Possibly the first computer system capable of synthesizing both animation and sound in real time was the VAMPIRE (Video and Music Program for Interactive Real-time Exploration/Experimentation) system developed by Laurie Spiegel between 1974 and 1976 on a DDP-224 computer at Bell Laboratories in New Jersey. VAMPIRE offered a drawing tablet, foot pedal, and a large number of continuous knobs and pushbuttons—all of which could be used to modulate and perform a wide variety of image and/or sound parameters.[4] Built on top of Max Mathews’s computer music research system, GROOVE (Generating Real-time Operations on Voltage-controlled Equipment), VAMPIRE, according to Spiegel,

was an instrument for composing abstract patterns of change over time by recording human input into a computer via an array of devices the interpretation and use of each of which could be programmed and the data from which could be stored, replayed, reinterpreted and reused. The set of time functions created could be further altered by any transformation one wished to program and then used to control any parameter of image or of sound (when transferred back to GROOVE’s audio-interfaced computer by computer tape or disk). Unfortunately, due to the requirement of separate computers in separate rooms at the Labs, it was not physically possible to use a single set of recorded (and/or computed) time functions to control both image and sound simultaneously, though in principle this would have been possible. [5]
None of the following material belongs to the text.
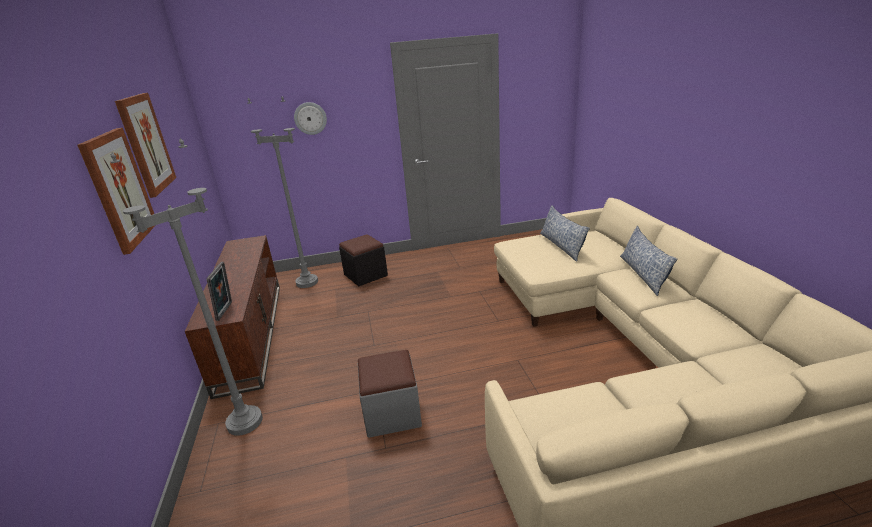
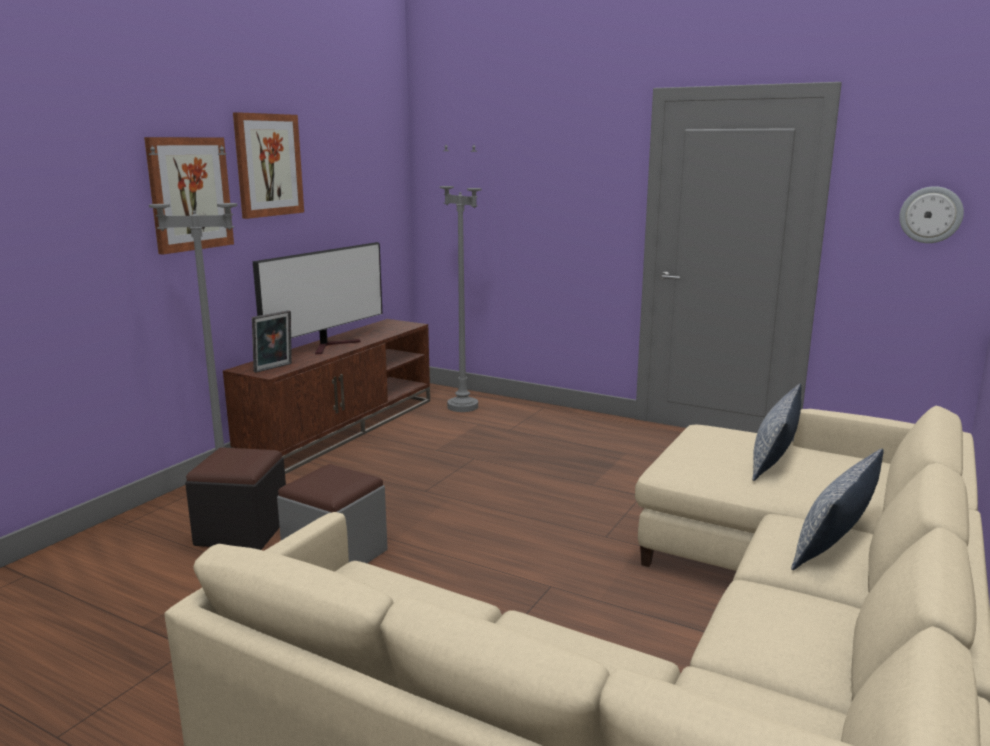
camera: 40 degrees right, 10 degrees down
(231, 276) = (332, 346): none -> television
(310, 118) = (528, 184): wall clock -> wall clock (931, 214)
(365, 275) = (533, 423): black ottoman -> black ottoman (242, 531)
Other significant software-based or software-generated audiovisual art of the late 1960s through the early 1980s are, among others, the computer animations of Stan VanDerBeek, Ken Knowlton, Tom DeFanti, and Larry Cuba; the computer-controlled laser projections of Paul Earls and Ron Pellegrino; and the interactive installations of Myron Krueger and Ed Tannenbaum. The introduction of the personal computer significantly broadened the landscape of audiovisual arts, making way for new forms like the digital video performance work of Don Ritter and Tom DeWitt, and the interactive desktop software creations of Adriano Abbado and Fred Collopy.